如果她年长十岁八岁,楼慈或许会正视她两分,但眼下应灵徽这副十一岁的外表实在缺乏说服力。
他以为应灵徽喝醉了,敷衍的点头:“嗯,凭你一定能做到。”
大暴君不信?
应灵徽皱眉,极其响亮的拍了下桌案,震得酒水撒了一地。
她声音都有些沙哑了,仍坚持盯着楼慈不放。
“你还没说答不答应呢!”
“我……”
酒气四溢,他看着对面十一娘执拗的脸噎住片刻,避开眼神自顾自整理衣裳。
半晌,他头疼的扯开拽住自己袖子的手,含混不清道:“答应,我答应你。”
反正她也做不到,且只是个口头承诺而已。
不过答应完他开始好奇了,“你有什么心愿,非要我替你完成?”
眼见十一娘似乎醉狠了,絮絮说了许多他听不懂的话。
楼慈起身要走,耳边却突然传来一声几乎轻不可闻的请求。
“十一娘此生无憾,唯有十一寨与义弟云卿仍需人照拂。
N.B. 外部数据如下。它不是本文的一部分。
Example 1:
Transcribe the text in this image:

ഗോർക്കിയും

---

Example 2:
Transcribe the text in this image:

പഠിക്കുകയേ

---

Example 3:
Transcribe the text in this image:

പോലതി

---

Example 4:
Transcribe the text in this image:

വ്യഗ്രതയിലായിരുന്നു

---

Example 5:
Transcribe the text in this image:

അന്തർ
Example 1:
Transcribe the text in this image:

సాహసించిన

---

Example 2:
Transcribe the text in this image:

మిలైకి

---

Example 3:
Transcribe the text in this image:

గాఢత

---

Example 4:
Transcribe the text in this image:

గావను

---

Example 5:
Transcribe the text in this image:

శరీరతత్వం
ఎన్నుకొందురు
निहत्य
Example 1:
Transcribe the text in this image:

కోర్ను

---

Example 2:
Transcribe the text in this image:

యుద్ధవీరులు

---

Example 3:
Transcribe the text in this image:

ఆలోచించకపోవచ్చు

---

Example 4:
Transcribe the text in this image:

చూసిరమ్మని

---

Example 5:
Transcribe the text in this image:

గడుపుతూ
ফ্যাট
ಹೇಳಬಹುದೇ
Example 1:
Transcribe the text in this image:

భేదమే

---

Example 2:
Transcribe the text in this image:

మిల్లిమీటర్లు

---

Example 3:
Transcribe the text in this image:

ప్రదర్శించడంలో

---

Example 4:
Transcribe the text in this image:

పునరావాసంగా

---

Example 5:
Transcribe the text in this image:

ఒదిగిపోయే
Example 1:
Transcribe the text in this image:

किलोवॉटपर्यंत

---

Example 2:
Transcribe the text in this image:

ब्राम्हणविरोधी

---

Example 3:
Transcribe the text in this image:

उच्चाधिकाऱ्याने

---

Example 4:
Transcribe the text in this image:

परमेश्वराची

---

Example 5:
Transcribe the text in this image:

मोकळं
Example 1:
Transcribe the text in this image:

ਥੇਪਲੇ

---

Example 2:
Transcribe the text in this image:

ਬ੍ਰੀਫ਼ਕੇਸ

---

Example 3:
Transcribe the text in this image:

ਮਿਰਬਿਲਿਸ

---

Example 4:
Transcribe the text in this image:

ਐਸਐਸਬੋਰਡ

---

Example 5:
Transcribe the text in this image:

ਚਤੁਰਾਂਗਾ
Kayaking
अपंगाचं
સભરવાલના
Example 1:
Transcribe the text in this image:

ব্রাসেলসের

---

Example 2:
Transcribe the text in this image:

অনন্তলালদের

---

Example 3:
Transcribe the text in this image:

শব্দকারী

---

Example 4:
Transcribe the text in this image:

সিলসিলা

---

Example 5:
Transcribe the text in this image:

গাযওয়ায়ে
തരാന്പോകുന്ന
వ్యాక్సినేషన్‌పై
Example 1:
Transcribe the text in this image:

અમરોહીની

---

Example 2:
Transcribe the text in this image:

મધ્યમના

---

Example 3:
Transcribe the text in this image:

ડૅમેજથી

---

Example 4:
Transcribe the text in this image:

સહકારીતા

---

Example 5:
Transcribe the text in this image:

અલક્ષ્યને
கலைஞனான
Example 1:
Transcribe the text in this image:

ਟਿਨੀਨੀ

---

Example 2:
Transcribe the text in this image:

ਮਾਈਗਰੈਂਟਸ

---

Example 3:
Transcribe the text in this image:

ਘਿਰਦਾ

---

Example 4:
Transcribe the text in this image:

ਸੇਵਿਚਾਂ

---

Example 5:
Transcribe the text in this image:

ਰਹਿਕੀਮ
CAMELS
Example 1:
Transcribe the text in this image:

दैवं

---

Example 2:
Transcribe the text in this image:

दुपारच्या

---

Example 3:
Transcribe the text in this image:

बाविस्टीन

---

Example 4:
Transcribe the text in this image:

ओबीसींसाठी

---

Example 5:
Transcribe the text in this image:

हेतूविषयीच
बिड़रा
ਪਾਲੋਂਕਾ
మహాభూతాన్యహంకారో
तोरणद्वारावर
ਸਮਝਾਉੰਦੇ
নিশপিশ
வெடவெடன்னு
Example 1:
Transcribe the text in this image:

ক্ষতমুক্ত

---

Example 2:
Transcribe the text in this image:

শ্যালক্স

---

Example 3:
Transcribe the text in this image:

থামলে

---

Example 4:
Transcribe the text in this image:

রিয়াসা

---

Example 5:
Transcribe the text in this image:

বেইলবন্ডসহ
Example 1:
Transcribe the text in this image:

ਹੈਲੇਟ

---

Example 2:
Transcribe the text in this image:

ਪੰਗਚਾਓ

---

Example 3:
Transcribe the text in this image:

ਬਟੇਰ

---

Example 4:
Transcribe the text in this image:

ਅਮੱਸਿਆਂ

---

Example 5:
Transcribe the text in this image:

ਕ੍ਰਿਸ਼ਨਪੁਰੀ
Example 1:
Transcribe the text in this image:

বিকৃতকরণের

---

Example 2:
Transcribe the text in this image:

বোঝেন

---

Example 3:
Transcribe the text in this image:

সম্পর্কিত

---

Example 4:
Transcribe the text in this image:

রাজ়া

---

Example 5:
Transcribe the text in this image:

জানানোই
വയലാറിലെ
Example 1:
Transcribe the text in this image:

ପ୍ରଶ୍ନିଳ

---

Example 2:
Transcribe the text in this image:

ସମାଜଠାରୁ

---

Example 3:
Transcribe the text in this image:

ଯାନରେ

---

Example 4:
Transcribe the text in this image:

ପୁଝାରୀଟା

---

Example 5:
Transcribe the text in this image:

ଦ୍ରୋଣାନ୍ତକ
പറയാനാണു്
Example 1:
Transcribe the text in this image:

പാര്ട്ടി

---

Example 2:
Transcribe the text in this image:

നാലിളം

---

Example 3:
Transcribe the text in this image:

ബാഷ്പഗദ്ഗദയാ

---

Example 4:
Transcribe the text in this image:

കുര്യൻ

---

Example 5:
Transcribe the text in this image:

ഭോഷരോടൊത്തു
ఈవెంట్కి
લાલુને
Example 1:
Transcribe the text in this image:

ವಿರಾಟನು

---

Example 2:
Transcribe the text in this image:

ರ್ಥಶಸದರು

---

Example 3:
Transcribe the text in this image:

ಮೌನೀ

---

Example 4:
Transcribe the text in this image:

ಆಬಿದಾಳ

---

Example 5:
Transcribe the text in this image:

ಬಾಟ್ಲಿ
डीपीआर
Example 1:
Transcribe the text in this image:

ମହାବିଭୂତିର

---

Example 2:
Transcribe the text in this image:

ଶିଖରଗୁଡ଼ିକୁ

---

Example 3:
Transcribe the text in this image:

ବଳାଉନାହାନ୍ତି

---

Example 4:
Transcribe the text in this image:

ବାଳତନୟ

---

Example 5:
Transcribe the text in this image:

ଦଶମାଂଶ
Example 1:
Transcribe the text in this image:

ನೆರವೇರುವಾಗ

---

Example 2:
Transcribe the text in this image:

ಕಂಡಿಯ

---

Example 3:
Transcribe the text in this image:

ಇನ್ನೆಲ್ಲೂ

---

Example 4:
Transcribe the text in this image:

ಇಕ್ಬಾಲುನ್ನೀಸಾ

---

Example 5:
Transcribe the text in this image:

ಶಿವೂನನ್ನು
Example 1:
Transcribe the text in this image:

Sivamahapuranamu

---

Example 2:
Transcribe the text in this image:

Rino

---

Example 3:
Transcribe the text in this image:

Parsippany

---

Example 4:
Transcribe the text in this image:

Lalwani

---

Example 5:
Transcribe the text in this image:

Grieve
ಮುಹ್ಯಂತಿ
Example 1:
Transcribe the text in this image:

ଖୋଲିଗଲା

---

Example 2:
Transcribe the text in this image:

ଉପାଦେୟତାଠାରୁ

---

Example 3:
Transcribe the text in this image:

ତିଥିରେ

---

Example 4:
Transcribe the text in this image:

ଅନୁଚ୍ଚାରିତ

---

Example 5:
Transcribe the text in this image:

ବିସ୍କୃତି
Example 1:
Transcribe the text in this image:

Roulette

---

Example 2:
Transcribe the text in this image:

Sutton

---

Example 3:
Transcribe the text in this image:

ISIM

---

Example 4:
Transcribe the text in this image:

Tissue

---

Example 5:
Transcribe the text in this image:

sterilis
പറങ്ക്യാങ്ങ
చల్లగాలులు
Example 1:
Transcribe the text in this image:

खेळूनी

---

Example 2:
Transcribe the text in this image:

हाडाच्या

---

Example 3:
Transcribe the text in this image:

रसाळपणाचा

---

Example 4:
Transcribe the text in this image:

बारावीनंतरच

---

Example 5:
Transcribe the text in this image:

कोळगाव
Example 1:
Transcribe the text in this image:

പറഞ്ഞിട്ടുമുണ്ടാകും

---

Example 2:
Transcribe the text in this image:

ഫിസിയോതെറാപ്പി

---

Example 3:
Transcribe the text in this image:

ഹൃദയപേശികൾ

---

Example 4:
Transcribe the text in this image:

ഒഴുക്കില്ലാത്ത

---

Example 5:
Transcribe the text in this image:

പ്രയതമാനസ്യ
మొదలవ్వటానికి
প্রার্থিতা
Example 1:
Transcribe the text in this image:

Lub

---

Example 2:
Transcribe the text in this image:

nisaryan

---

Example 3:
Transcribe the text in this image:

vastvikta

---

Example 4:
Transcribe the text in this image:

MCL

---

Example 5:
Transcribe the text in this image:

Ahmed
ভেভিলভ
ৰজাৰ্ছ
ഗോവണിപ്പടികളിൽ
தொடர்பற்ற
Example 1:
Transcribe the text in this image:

”
倒是个有情有义的人,只可惜生错了时代……他正感叹着,忽觉头晕目眩。
“三,二,一,倒。”
楼慈应声倒地,他身后仰躺着,面上坨红一片的应灵徽慢悠悠睁开眼。
“进来吧。”她看向帐篷门口位置。
一个令人意想不到的人闻言走了进来。